Per far crescere l’intero sistema occorre far leva sulle imprese che investono, concentrando le risorse con meccanismi di incentivo. Numerose sono le iniziative già attuate, ad esempio, il lancio del Fondo Nazionale per l’Innovazione, che finanzia progetti innovativi legati ai brevetti, le misure per il rientro dei talenti, il rinnovamento nel settore della Pubblica Amministrazione. Tuttavia il nostro Paese può e deve fare di più. Emergono, infatti, alcune considerazioni di contesto e specifiche del settore, che determinano una situazione di scarsa attrattività dell’Italia per le imprese italiane ed estere.
In base alle analisi condotte da Meridiano Sanità, i principali fattori che ancora ostacolano lo sviluppo del settore biofarmaceutico italiano, possono essere sintetizzati nella tutela della proprietà intellettuale (requisito essenziale per la ricerca e l’innovazione in campo farmaceutico), nell’incertezza del contesto normativo (prezzo e rimborsabilità), nell’insufficiente sostegno alla ricerca, nella frammentazione e disomogeneità delle iniziative a favore del settore dovute alla mancanza di scelte strategiche chiare, integrate e di lungo periodo.
Alla durata del ciclo della R&D di un nuovo farmaco, per cui servono in media da 10 a 15 anni, corrisponde un’espansione dell’esposizione al rischio per le aziende che fanno innovazione. Dunque, Paesi che presentano contesti particolarmente volatili a livello normativo e di policy, riducono drasticamente la loro attrattività per gli insediamenti di ricerca e produttivi, soprattutto da parte delle imprese multinazionali.
Tali imprese rappresentano, comunque, un importante catalizzatore di risorse, competenze ed esperienze, valorizzando il capitale umano e fornendo utili stimoli anche alle imprese locali di minori dimensioni.
Per evitare che il nostro Paese depauperi un importante patrimonio di imprese bio-farmaceutiche e il loro indotto  e quindi perda le opportunità derivanti dagli sviluppi futuri (ad esempio nelle biotecnologie, nella genomica, ecc.), e soprattutto per attrarre investimenti in R&D è importante fare subito scelte chiare e mantenerle nel tempo.
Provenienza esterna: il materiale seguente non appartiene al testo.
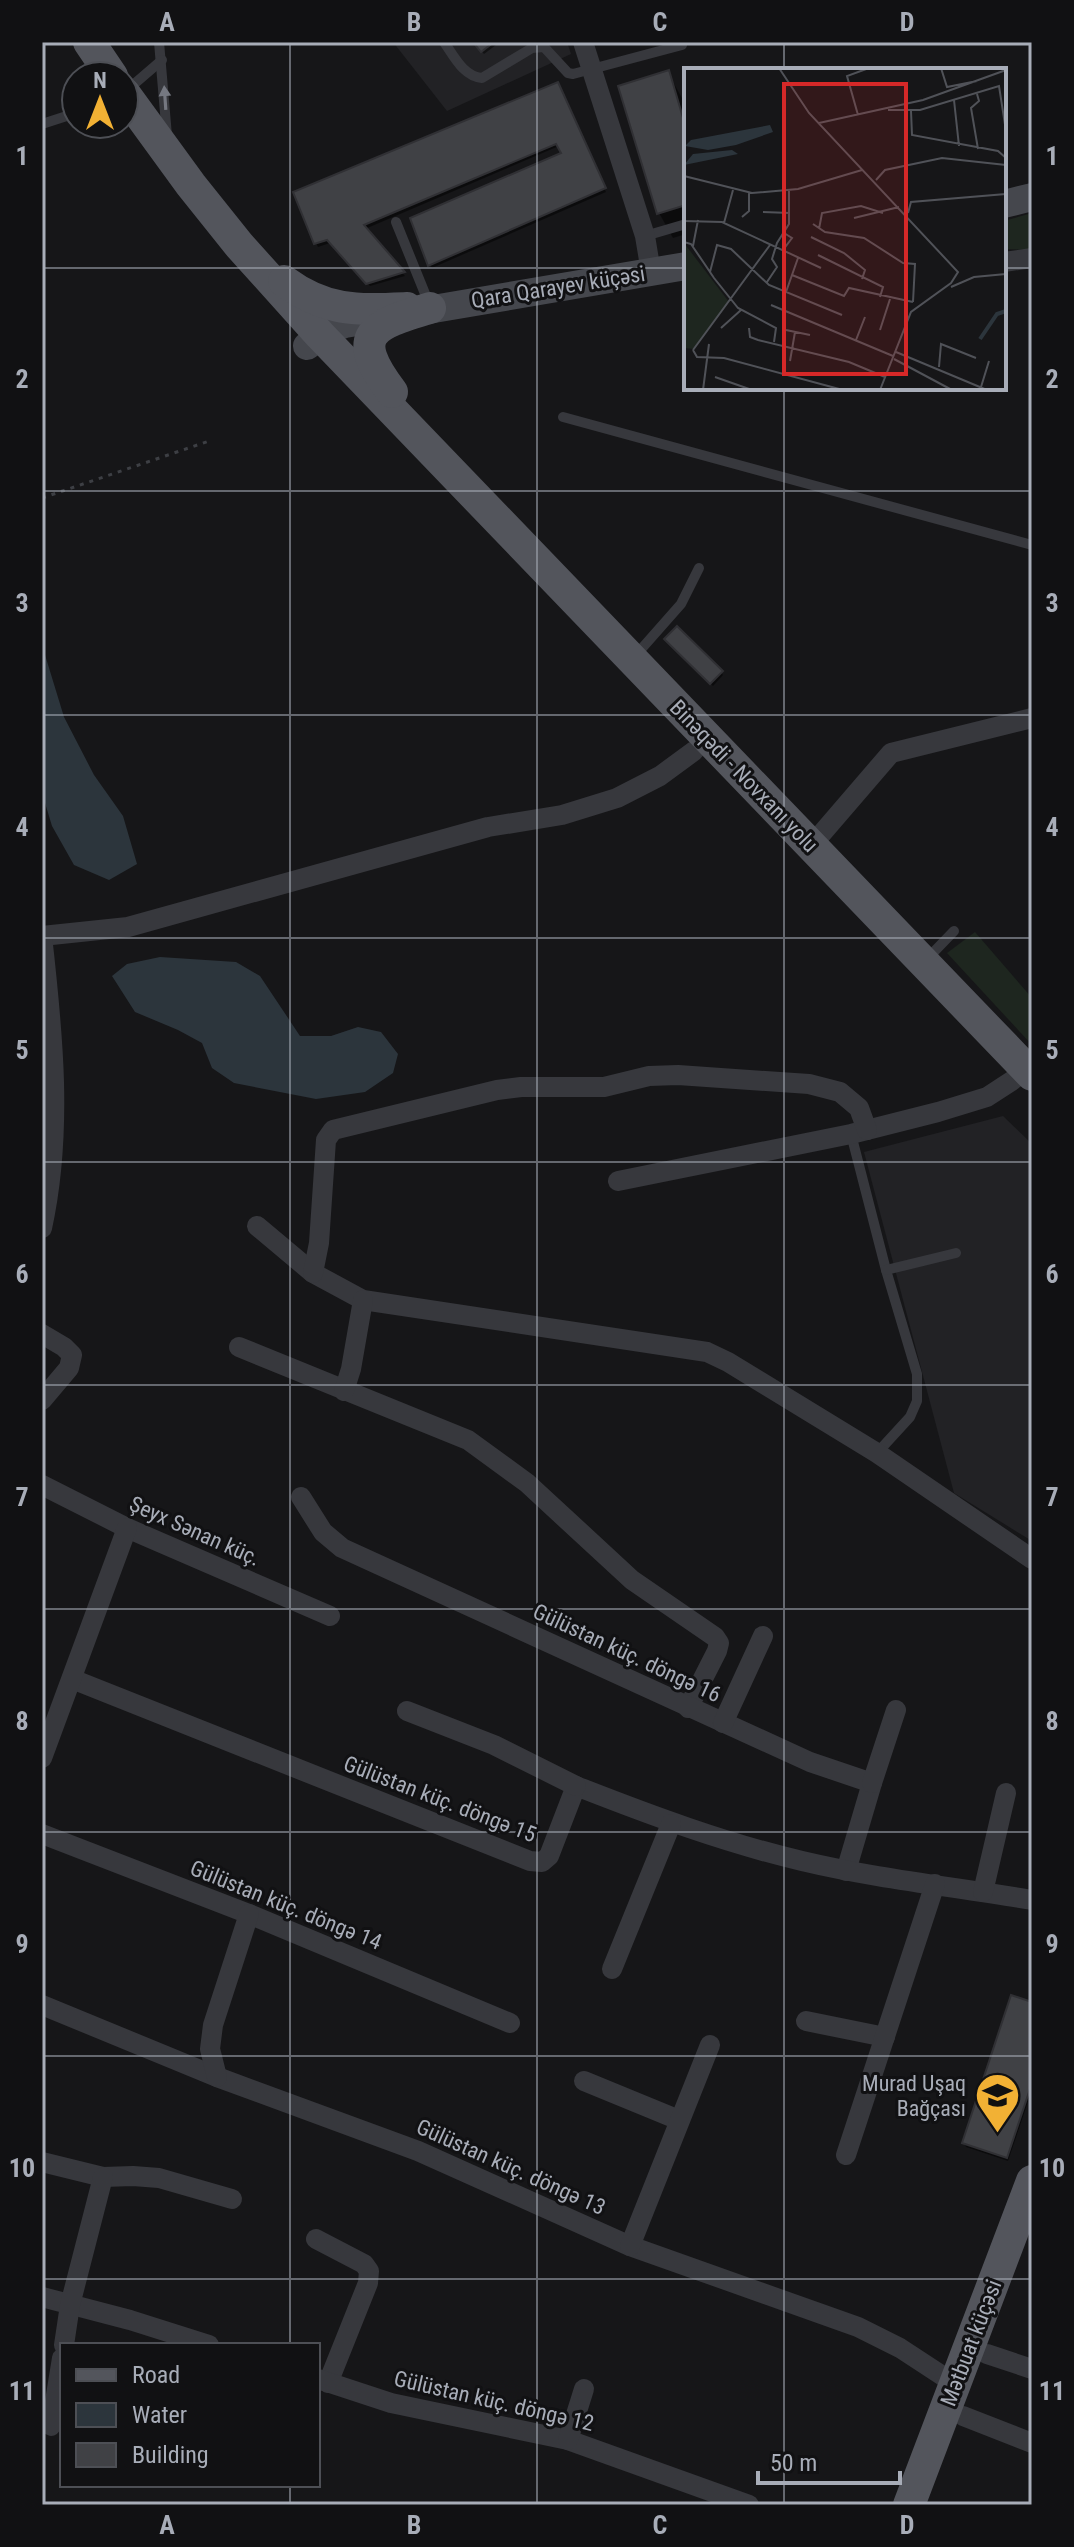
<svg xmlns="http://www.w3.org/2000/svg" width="1074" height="2547" viewBox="0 0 1074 2547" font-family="'Roboto Condensed',sans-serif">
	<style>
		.built { fill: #222225 }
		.green { fill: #1e261f }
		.water { fill: #2c353c }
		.shadow { fill: #0007 }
		.building { fill: #404145; stroke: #303034; stroke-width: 2 }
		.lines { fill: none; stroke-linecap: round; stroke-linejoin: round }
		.path { stroke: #3d3f44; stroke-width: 3; stroke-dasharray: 4 6; stroke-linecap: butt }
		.lane { stroke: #37383d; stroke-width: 10 }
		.street { stroke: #37383d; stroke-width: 20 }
		.secondary { stroke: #45474d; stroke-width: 28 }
		.primary { stroke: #53555c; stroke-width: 32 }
		.oneway { fill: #757881 }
		.grid { fill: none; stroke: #a8adb8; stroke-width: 2; stroke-opacity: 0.55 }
		.labels { text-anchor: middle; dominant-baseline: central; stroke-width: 6; stroke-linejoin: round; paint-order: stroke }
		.street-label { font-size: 22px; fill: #a8adb8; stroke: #111113 }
		.poi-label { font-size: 22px; fill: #a8adb8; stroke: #111113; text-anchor: end }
		.inset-river { fill: none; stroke: #2c353c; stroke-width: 4 }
		.inset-road { fill: none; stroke: #505258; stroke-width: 2 }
		.view { fill: #d62828; fill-opacity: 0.15; stroke: #d62828; stroke-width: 4 }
		.inset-edge { fill: none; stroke: #a8adb8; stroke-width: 4 }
		.neatline { fill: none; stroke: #a8adb8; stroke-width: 3 }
		.grid-label { font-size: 26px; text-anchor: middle; font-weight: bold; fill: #a8adb8 }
	</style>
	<rect width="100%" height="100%" fill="#161618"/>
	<g class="built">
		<path d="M 393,42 L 567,42 L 571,54 L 447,111 Z"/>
		<path d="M 1003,1116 L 1032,1144 L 1032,1541 L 954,1493 L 864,1152 Z"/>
	</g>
	<g class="green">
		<path d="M 1032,213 L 1032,250 L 1004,249 L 1004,221 Z"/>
		<path d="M 975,932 L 1032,998 L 1032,1045 L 947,953 Z"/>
	</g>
	<g class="water">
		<path d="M 42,645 L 64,717 L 94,775 L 123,816 L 137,864 L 109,880 L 74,865 L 52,826 L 42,793 Z"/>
		<path d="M 160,957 L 236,962 L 260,976 L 300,1036 L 331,1036 L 358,1027 L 381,1032 L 398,1054 L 393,1073 L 365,1092 L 316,1099 L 234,1083 L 212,1068 L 202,1043 L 178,1030 L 135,1012 L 112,976 L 127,964 Z"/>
	</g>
	<g class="shadow">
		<path d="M 474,42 L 500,42 L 484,54 Z"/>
		<path d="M 668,73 L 682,98 L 686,110 L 686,234 L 673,238 L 659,213 Z"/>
		<path d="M 557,84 L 606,192 L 432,268 L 430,265 L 564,154 L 559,146 L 365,229 L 405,276 L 370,286 L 330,243 L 318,247 L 316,243 Z"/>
		<path d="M 669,643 L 721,672 L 723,675 L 713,686 Z"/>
		<path d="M 1032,2004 L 1032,2090 L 1008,2161 L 966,2147 L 964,2143 Z"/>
	</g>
	<g class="building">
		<path d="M 473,42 L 494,42 L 481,52 Z"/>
		<path d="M 669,70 L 686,128 L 686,205 L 657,214 L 618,86 Z"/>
		<path d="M 558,82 L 606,188 L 428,266 L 410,218 L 561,153 L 556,144 L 364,225 L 405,272 L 366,284 L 327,240 L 314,244 L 293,192 Z"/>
		<path d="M 677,626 L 723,671 L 710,684 L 664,639 Z"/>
		<path d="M 1011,1995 L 1032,2002 L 1032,2083 L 1007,2158 L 962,2143 Z"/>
	</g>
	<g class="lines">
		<path class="path" d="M 42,498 L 212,440"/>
		<g class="lane">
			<path d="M 159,42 L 167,136"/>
			<path d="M 444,42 C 454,56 463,76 482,78 L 532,48 L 544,47 L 568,73 L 573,74 L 682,45"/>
			<path d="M 126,91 L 162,60"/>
			<path d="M 42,124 L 76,113"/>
			<path d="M 396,222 L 430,306"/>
			<path d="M 645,236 L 686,224"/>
			<path d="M 563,417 L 1032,545"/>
			<path d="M 636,655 L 681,604 L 699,568"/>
			<path d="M 927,959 L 954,931"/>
			<path d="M 851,1134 L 886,1270 L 917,1374 L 917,1401 L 910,1417 L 877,1453"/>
			<path d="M 886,1270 L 956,1253"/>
		</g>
		<g class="street">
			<path d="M 583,42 L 645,236 L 651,272"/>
			<path d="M 1004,262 L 1032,258"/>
			<path d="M 811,846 L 891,753 L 1032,718"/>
			<path d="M 42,936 L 128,927 L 488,827 L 562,815 L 617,798 L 660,776 L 694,751"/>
			<path d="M 618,1181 L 851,1134 L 938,1112 L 987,1097 L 1013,1080"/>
			<path d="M 257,1226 L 313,1273 L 363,1300 L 707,1352 L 728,1362 L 877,1453 L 1032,1559"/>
			<path d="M 42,1228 C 63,1132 53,1033 42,936"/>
			<path d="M 313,1273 L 319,1243 L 326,1140 L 333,1130 L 497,1090 L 521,1087 L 604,1087 L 649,1076 L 678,1075 L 809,1084 L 840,1092 L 859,1108 L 867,1130"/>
			<path d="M 42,1334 L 64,1347 L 72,1355 L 69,1368 L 42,1400"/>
			<path d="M 239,1347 L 468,1440 L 527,1483 L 632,1580 L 715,1637 L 719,1643 L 717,1651 L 688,1708"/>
			<path d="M 344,1391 L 351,1369 L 363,1300"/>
			<path d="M 42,1485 L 127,1528 L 330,1616"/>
			<path d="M 301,1497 L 323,1532 L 342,1548 L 810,1762 L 872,1783 L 846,1871"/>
			<path d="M 72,1679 L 530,1861 L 542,1862 L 549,1856 L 576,1786 C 650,1815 725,1843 802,1861 C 878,1879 956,1887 1032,1900"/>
			<path d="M 407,1711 L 494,1745 L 576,1786"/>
			<path d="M 723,1723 L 763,1636"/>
			<path d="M 42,1758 L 127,1528"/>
			<path d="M 872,1783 L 896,1710"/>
			<path d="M 42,1834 L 249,1914 L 510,2023"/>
			<path d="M 983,1892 L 1006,1793"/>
			<path d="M 612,1969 L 671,1824"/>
			<path d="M 42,2005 L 217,2077 L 418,2151 L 630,2246 L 858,2327 L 900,2348 L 955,2384"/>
			<path d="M 806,2021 L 885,2037"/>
			<path d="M 217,2077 L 210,2049 L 213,2025 L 249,1914"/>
			<path d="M 584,2081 L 679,2120"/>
			<path d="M 846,2155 L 935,1884"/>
			<path d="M 42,2162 L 103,2177 L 133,2176 L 159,2178 L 232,2199"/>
			<path d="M 316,2239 L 364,2264 L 369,2271 L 368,2283 L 328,2383"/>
			<path d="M 630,2246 L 710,2045"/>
			<path d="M 42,2297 L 130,2320 L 209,2345"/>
			<path d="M 64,2345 L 70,2305 L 103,2177"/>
			<path d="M 987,2354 L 1032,2369"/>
			<path d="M 318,2379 L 391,2403 L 568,2440 L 749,2505"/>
			<path d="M 963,2416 L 1032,2443"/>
			<path d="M 51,2426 L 62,2358"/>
			<path d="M 568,2440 L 584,2389"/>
		</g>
		<g class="secondary">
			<path d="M 1004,204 L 1032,197"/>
			<path d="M 307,346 L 327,330 L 345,324 L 686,266"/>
		</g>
		<g class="primary">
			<path d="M 89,42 L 112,76"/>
			<path d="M 124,93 L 191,185 L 239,245 L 320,335 L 1032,1075"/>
			<path d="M 284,281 C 326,312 358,310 407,308"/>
			<path d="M 392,392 C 348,334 372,325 430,308"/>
			<path d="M 909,2505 L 1032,2181"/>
		</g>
	</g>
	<defs><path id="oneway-solid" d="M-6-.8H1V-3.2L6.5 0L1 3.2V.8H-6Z" transform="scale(2)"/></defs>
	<use class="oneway" href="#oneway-solid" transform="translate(165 98) rotate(-94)"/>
	<path class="grid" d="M 290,42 L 290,2345M 537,42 L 537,2505M 784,42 L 784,70M 42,268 L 686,268M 1004,268 L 1032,268M 784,388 L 784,2505M 42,491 L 1032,491M 42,715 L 1032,715M 42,938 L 1032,938M 42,1162 L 1032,1162M 42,1385 L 1032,1385M 42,1609 L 1032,1609M 42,1832 L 1032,1832M 42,2056 L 1032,2056M 42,2279 L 1032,2279M 290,2485 L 290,2505"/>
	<defs>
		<symbol id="school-pin" viewBox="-11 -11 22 30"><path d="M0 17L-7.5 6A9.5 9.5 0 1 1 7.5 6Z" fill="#f2b134" stroke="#111113"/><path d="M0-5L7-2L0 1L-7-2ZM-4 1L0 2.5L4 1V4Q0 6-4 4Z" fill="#111"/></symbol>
	</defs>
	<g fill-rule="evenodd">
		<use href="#school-pin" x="972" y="2070" width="51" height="69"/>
	</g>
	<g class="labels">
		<g class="street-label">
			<text transform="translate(558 287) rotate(-9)">Qara Qarayev küçəsi</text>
			<text transform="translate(744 776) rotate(46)">Binəqədi - Novxanı yolu</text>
			<text transform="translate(195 1531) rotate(24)">Şeyx Sənan küç.</text>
			<text transform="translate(627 1653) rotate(25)">Gülüstan küç. döngə 16</text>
			<text transform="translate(440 1799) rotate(21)">Gülüstan küç. döngə 15</text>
			<text transform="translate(286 1905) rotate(22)">Gülüstan küç. döngə 14</text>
			<text transform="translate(511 2167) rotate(24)">Gülüstan küç. döngə 13</text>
			<text transform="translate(971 2343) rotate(-69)">Mətbuat küçəsi</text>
			<text transform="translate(494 2401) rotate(13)">Gülüstan küç. döngə 12</text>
		</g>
		<g class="poi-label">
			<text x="966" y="2083">Murad Uşaq<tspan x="966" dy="25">Bağçası</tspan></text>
		</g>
	</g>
	<g transform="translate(684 68)">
		<rect width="322" height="322" fill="#161618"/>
		<path d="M 0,175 L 45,234 L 10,281 L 0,280 Z" fill="#1e261f"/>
		<path d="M 86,57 L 89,64 L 52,77 L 24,82 L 1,78 L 7,72 ZM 48,82 L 54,86 L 0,97 L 9,86 Z" fill="#2c353c"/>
		<path class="inset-river" d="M 296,271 L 313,246 L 322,243"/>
		<path class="inset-road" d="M 95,0 L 125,45 L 274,204 L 267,215 L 227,244 L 196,322M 257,0 L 263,19 L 293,13M 293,26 L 295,33 L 287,40 L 294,81M 270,32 L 275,78M 204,42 L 236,42 L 315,18 L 322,63M 227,43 L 228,67 L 314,83 L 322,90M 174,47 L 163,8 L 185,0M 135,55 L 239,32 L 322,2M 0,108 L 68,125 L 114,121 L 178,102M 192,112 L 201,102 L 258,90 L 322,97M 79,144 L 106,145M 224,145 L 227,134 L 322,126M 58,149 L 65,143 L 65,125M 170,150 L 215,139M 0,153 L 38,154 L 137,200M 40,155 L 49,122M 129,156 L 141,164 L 180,170 L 219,195 L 231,196 L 229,234M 135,161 L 138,145 L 177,138 L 199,145M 127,169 L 160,185 L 181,202 L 178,211M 0,174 L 7,176 L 26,204M 9,178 L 14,152M 99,182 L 108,170 L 100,165M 134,187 L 199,219 L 196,229M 108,207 L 160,228 L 165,220 L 229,234M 83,214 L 93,199 L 88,191 L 93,175 L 105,156 L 105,122M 267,219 L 290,209 L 322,206M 102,224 L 114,190M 87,237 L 209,288M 37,260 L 57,242M 65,260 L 66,269 L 74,272 L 165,294 L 201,309M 102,262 L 126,267M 196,262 L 206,231M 172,272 L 181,249M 90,274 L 92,260 L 54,240 L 30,210 L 26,204 L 33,177 L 47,181 L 85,217 L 158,247M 9,282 L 13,289 L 40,290 L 159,322M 9,282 L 86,177M 212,284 L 303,322M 210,291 L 268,322M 106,293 L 111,264M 255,299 L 257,276 L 292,290M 31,309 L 68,322M 297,319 L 305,293M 19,322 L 25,276M 321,322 L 322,293"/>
		<path class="view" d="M 100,16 L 222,16 L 222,306 L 100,306 Z"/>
		<rect width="322" height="322" class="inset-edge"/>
	</g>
	<rect width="1074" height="2547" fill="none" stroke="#111113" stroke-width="88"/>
	<rect x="60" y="2343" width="260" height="144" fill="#111113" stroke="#4d4f55" stroke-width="2"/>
	<rect x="76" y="2369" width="40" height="12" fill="#53555c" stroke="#4d4f55" stroke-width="2"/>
	<text x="132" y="2383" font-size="24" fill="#a8adb8">Road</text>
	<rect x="76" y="2403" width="40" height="24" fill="#2c353c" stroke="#4d4f55" stroke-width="2"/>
	<text x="132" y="2423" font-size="24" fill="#a8adb8">Water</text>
	<rect x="76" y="2443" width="40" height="24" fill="#404145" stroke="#4d4f55" stroke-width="2"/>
	<text x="132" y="2463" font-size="24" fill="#a8adb8">Building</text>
	<g transform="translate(100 100)"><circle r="38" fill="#111113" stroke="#4d4f55" stroke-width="2"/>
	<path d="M0-6L14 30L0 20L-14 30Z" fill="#f2b134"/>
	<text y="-12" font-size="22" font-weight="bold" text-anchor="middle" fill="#a8adb8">N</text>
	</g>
	<path d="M758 2471v12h142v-12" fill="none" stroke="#a8adb8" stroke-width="4"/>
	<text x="770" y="2471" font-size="24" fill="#a8adb8" stroke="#111113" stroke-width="6" paint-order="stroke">50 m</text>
	<rect x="44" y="44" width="986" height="2459" class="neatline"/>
	<g class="grid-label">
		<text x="167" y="31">A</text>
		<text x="414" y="31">B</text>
		<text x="660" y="31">C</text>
		<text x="907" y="31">D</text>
		<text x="22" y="165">1</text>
		<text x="1052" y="165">1</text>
		<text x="22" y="388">2</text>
		<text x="1052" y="388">2</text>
		<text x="22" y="612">3</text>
		<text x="1052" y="612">3</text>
		<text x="22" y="836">4</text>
		<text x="1052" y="836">4</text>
		<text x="22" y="1059">5</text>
		<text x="1052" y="1059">5</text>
		<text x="22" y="1283">6</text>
		<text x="1052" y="1283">6</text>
		<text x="22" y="1506">7</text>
		<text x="1052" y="1506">7</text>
		<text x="22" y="1730">8</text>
		<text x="1052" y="1730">8</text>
		<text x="22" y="1953">9</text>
		<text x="1052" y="1953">9</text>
		<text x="22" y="2177">10</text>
		<text x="1052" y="2177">10</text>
		<text x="22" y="2400">11</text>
		<text x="1052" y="2400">11</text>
		<text x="167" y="2534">A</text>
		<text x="414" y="2534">B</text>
		<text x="660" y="2534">C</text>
		<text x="907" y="2534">D</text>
	</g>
</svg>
Alcune iniziative come la recente istituzione di un credito d’imposta per la ricerca scientifica e per l’industria farmaceutica, gli accordi di programma per incentivare gli investimenti delle imprese in R&D e produzione, la riforma della mediazione nel campo della giustizia civile, vanno certamente nella giusta direzione. E’, tuttavia, fondamentale dare stabilità e certezza di applicazione a questi provvedimenti.
La Sanità nei prossimi anni, si troverà, inoltre, a fronteggiare uno scenario assai complesso: il progressivo invecchiamento della popolazione, il conseguente incremento delle patologie croniche e ad elevato impatto della spesa sanitaria pubblica impongono un ripensamento dell’offerta sanitaria che deve rispondere a criteri di efficacia ed efficienza e nello stesso tempo richiede all’industria farmaceutica di mantenere un forte impulso innovativo.